◆ **ABOUT THIS TASK**: Copy out every line of text in the material below, keeping each line's wording, spelling, and order unchanged. Leave the pictures out of your answer.

─── RECORDS FOR THIS TASK

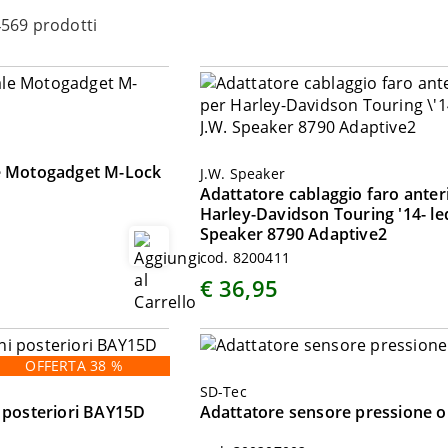
569 prodotti
le Motogadget M-Lock
J.W. Speaker
Adattatore cablaggio faro anter
Harley-Davidson Touring '14- le
Speaker 8790 Adaptive2
cod. 8200411
€ 36,95
OFFERTA 38 %
SD-Tec
i posteriori BAY15D
Adattatore sensore pressione o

──────

◆ **SOLUTION BELOW**:
569 prodotti
le Motogadget M-Lock
J.W. Speaker
Adattatore cablaggio faro anter
Harley-Davidson Touring '14- le
Speaker 8790 Adaptive2
cod. 8200411
€ 36,95
OFFERTA 38 %
SD-Tec
i posteriori BAY15D
Adattatore sensore pressione o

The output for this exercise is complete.